Until I was sixteen, I myself had had an upbringing generally regarded as typically American, Midwestern, middle class and Protestant. I grew up in Bay City, Michigan, belonged to the Episcopal Church, went to Sunday School and sang in the church choir.

At sixteen however, I discovered the Quran. These words (of the first chapter), simple, and direct, so impressed me that I immediately set out to memorize them. Indeed they drew me into Islam, an example perhaps of Prophet Mohammed's (peace and blessings be upon him) assertion that everyone is born a Muslim and made a Jew or a Christian by his parents.

From that time forward I charted my life in the direction of Mecca....

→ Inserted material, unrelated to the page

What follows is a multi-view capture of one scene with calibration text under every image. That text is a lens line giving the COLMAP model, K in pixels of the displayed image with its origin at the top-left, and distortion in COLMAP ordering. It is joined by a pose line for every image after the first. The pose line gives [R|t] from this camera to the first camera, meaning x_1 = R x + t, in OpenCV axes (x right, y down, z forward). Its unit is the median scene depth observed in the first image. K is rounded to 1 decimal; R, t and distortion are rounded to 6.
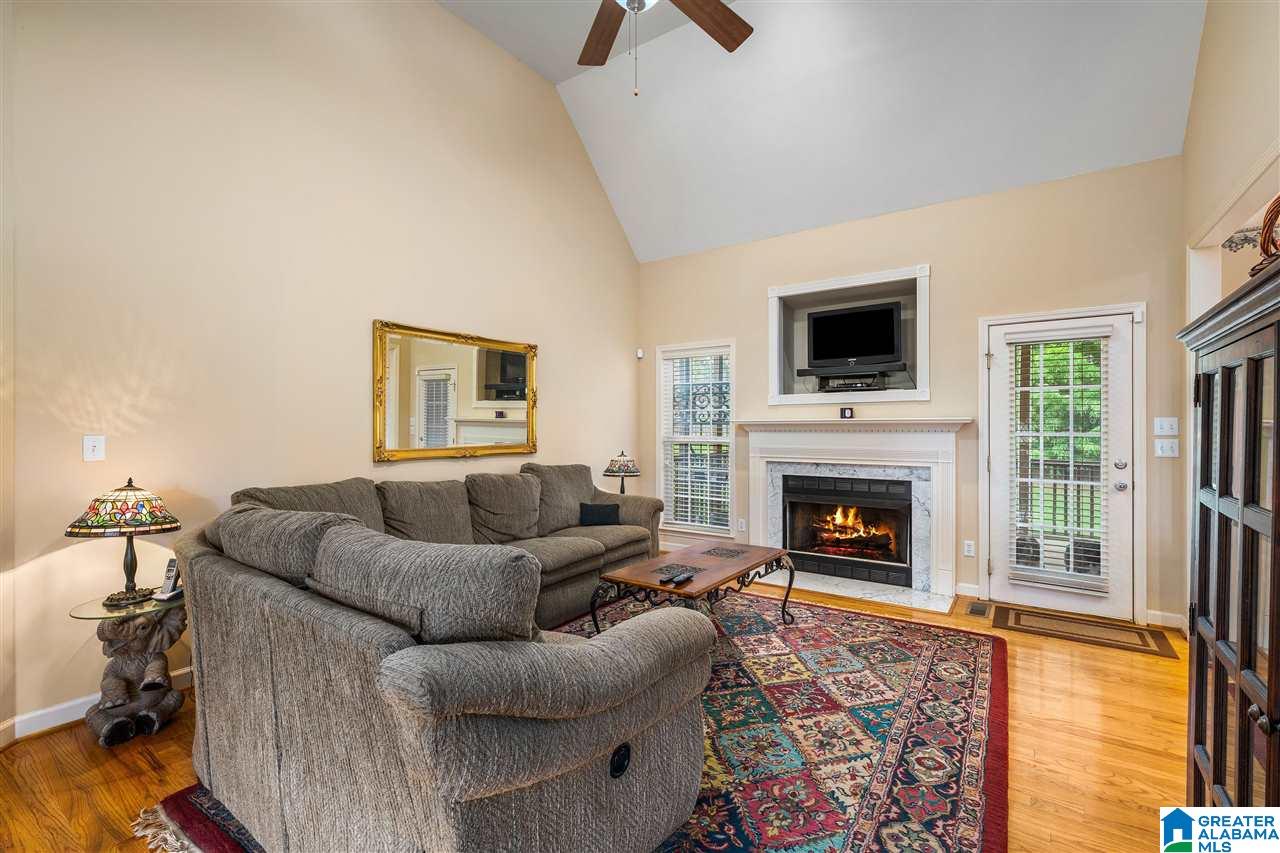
lens RADIAL K [[568.9, 0, 640.0], [0, 568.9, 426.5], [0, 0, 1]] dist [-0.002780, -0.000121]
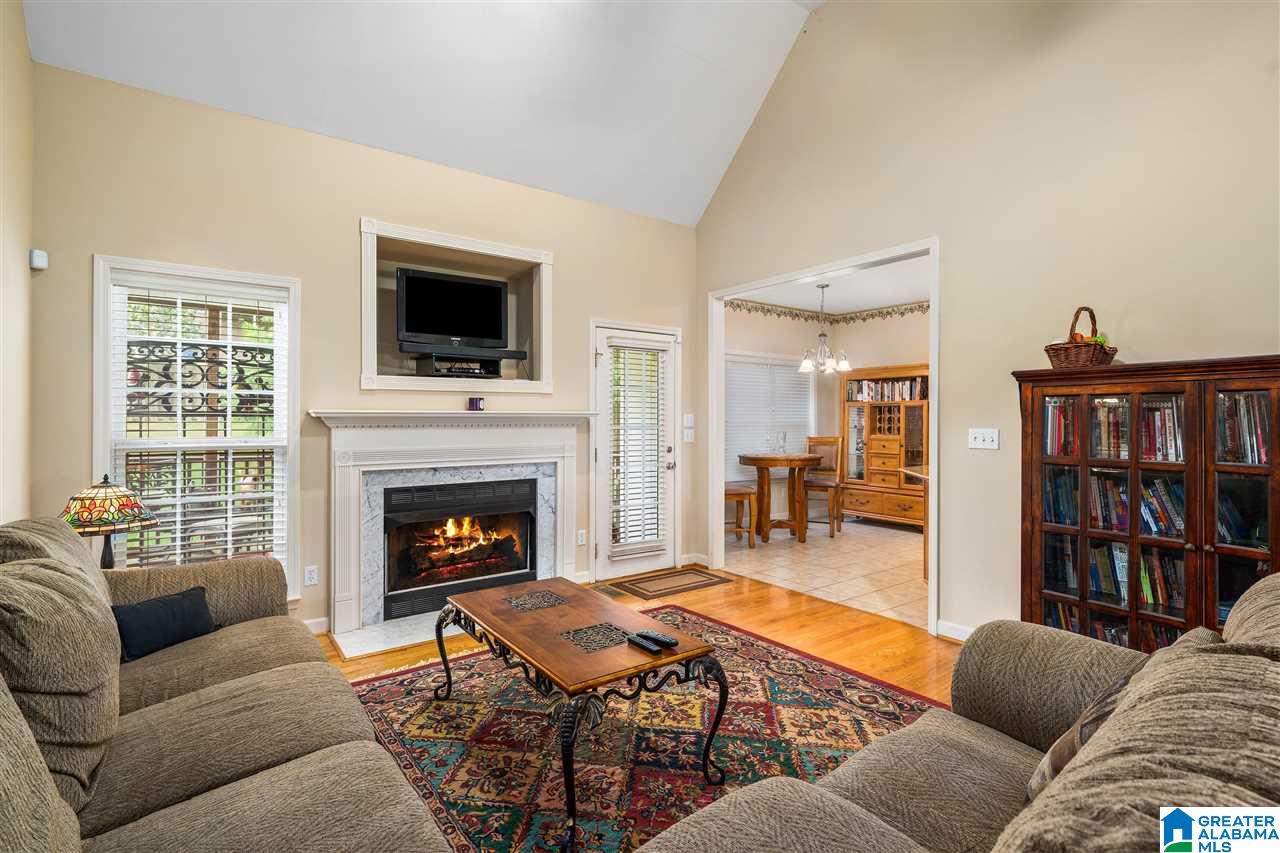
lens RADIAL K [[616.2, 0, 640.0], [0, 616.2, 426.5], [0, 0, 1]] dist [-0.003823, -0.000633]
pose [[0.301291, -0.010843, 0.953471, -0.494006], [-0.002494, 0.999923, 0.012159, -0.003128], [-0.953529, -0.006041, 0.301241, 0.598491]]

Hajj's rituals: the sacrifice and how I reconciled myself to it

Before I had embarked on the Pilgrimage, its rituals seemed to me just so many curious exercises. But as I participated in the event of the Pilgrimage, the meaning of these rites unfolded, my understanding of Islam was deepened and I learned more fully what it meant to be a Muslim. Indeed, this is why God had commanded Mohammed to issue the call for the pilgrimage: "That they (the pilgrims) may witness things that are of benefit to them..." (Quran 22:28).

(For example, towards the end of the Hajj when the time of making the [animal] Sacrifice came), I began to feel uneasy. Since I have not completely outgrown the tender-heartedness I had known as a child, I had balked at the idea of the Sacrifice long before being confronted with it and now the time had come to do it. What was I to do? As a girl I had cared for lost dogs or stray cats, adopting any fledgling that had fallen from its nest, splinting a bird's broken leg with match stick and feeding injured butterflies on sugar syrup. But a companion had been adamant. "You must do the Sacrifice."

Back at our building in Mina I turned to the Quran. I found that the Sacrifice has many meanings: it commemorates Abraham's (peace be upon him) offering of his son's life and God's rejection of this sacrifice in exchange for Abraham's submission to God's will; it marks the end of idolatry among Arabs; it is an offering of thanksgiving to the God of Creation Who has been so benevolent to mankind; and it teaches the well-to-do to share their blessings to "eat thereof (the Sacrifice) and feed the beggar and the suppliant" (Quran 22:36).

As I pondered what I had read, a great weight was lifted from my conscience. I suddenly saw that the Sacrifice upholds the sacredness of life, that it, in fact, constitutes a pledge by the pilgrim that he will slay for sustenance only. And where I had felt reluctance before, I now felt eagerness to fulfill all the requirements of my pilgrimage.

Taken from Islam The Natural Way by Abdul Wahid Hamid pages 127-128.